Primer amor, de Iván Turguénev; Historias de diván, de Gabriel Rolón; Cosecha roja, de Dashiell Hammett; Rayuela, de Julio Cortázar; La insoportable levedad del ser, de Milán Kundera; Otelo, la grande obra de Shakespeare, lo más clásico y trágico. El pobre Otelo estrangula a la dulce e inocente Desdémona, que le hizo ingenuamente un favor a Casio, manipulada por el perverso Yago…
Son estas algunas de las más importantes obras que tratan esa ¿tragedia?… Claro que es una tragedia, si no, cuenten cuántos han matado o se han suicidado por culpa de no saber manejar con inteligencia ese pequeño malentendido.
Se han hecho incluso escalas científicas sobre este mal. Moreau de Tours propuso cinco grados: celos débiles, con pequeños problemas intelectuales; fuertes, con violencia y peleas; los excesivos, que terminan en suicidios, y hasta crímenes de lesa humanidad.
Pero volvamos a nosotros, cuando abordamos esa actitud con sentido común o sin el común de los sentidos, la realidad, pues: «la amamos a ella, ella nos ama a nosotros» (la novela, el cuento), pero ahí intervienen la ética, la moral, las conveniencias, los intereses o defectos nuestros (los casados) y las intromisiones de ese «curioso impertinente», de terceras y hasta cuartas que nos ubican en una situación «sine qua non» (expresión latina que significa ‘sin la cual no’).
¡Los ojos! Tenemos esos impresionantes reflectores pupilares o pilares de pupilas que miran «inconscientemente» en todas las direcciones y no podemos evitar que se detengan en ciertas curvas, movimientos, contorsiones, pícaras sonrisas, erguidos y apostólicos cuerpos; lustrosas o luminosas superficies de piel desnuda, crispadas, ardientes, sedientas, desenvolviendo a un ser lleno de amor y locura desde su concepción evolutiva: el ser perfecto. Los miles de millones de perfectos y nosotros apenas en irrisorios contactos que nos dejan siempre, sí, muchos nos dejan, otros dejamos, pero la verdad que la naturaleza es un tanto egoísta que nos ha provisto de ínfima cortedad de vida… digamos, aprovechable, como para tener hartas satisfacciones en el amor.
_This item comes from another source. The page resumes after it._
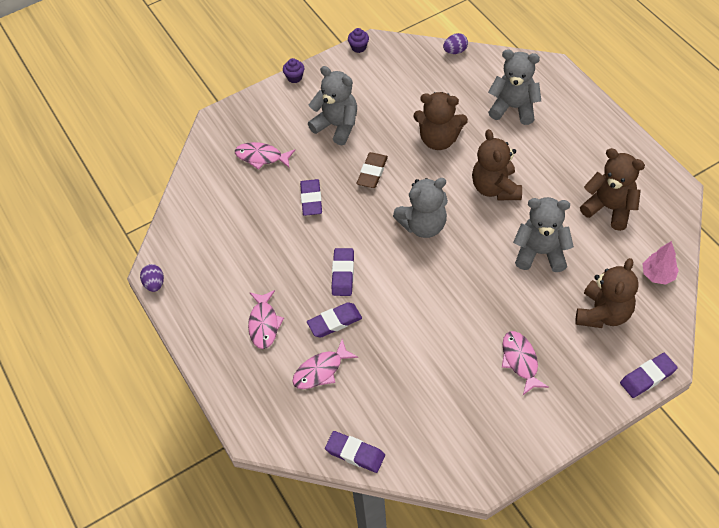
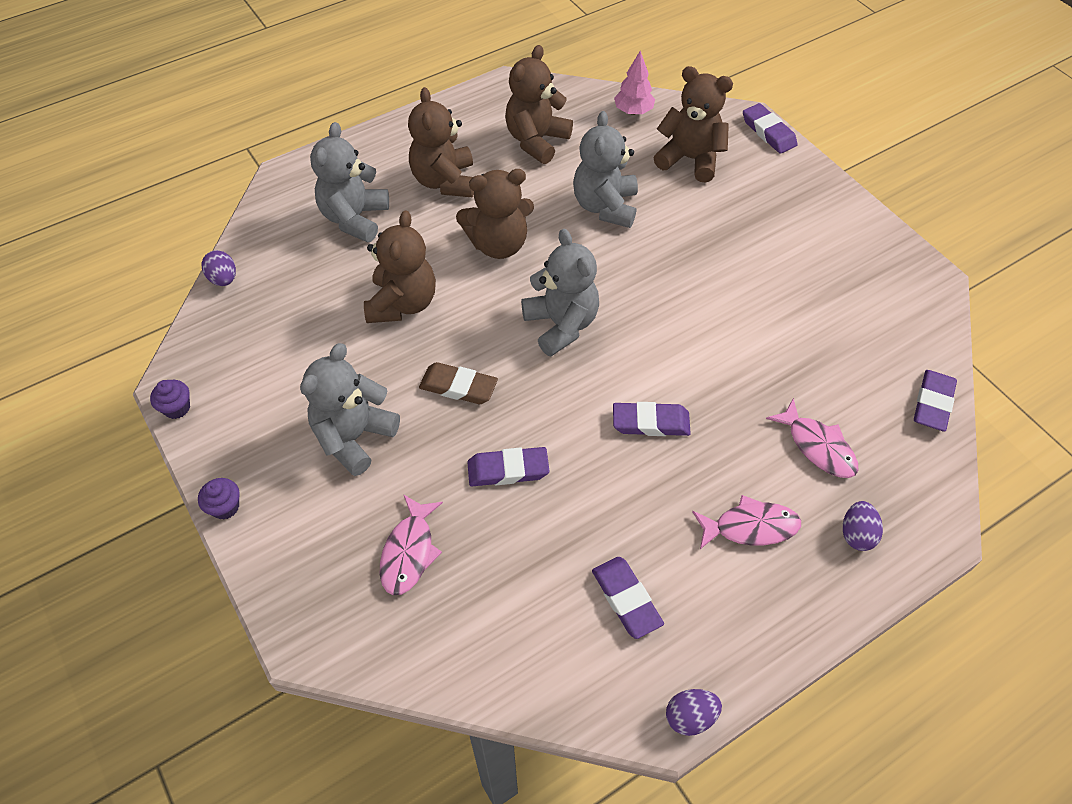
camera: 95 degrees left, 0 degrees up
(254, 384) = (856, 534): none -> purple egg
(334, 322) = (735, 431): purple eraser -> purple eraser (626, 599)
(520, 361) = (766, 234): pink fish -> none
(556, 154) = (444, 181): none -> brown teddy bear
¡Justo! ¡Eureka! Sin querer, de ahí justamente viene toda la tragedia que abordamos en este escrito: los celos. ¡Celos, malditos celos!, como la canción de Leandro Ríos. Sí, ahí está el quid de esa tragedia: las limitaciones de nuestra naturaleza, poca vida y mucho quehacer pendiente; mucho placer queda engavetado… o embraguetado, propiamente dicho.
Si nos hubieran hecho, supongamos y siendo conformes, de 200 años, por ejemplo, y digamos que empezaríamos a no servir para nada a los 155, para guardar las mismas proporciones de hoy, que a los 55 ya no se nos para nada en la cabeza, empieza el deterioro curricular en todos los sentidos… ¿Se imaginan? Cuánto tiempo aprovechable para el amor, pero, por supuesto, sin derrochar el tiempo en tristezas ni lamentaciones políticas y sociales. Solo amando y cuidando lo que tenemos durante los diferentes períodos que nos acompañemos enamorados de esas diosas… Claro, porque cambiarían también los patrones de vida: el primer amor en la escuela, como siempre, escogemos pareja a los 20; las leyes cambiarían eso de casados hasta que la muerte… no. Puedes durar casado 20 años, cumpliendo con deberes, luego otra veintena con otra entrega, así sucesivamente unas siete oportunidades en lo que nos quedaría de tiempo útil. Pero los libertinos, los gañanes, los solteros empedernidos, los poetas tendríamos cientos de oportunidades para repartir nuestro amor al mundo, nuestros deseos, sin necesidad de quitarle el gusto a otro u otra. Ellas también disfrutarían plenamente sin tener que quitarle el marido a otra: fin de los celos.
De 155 años en adelante nada nos parará, que perturbe la tranquilidad del vecino o la vecina. Ellas, claro, con menos pausa, pero entenderán que los celos son innecesarios y todos viviremos felices como las codornices.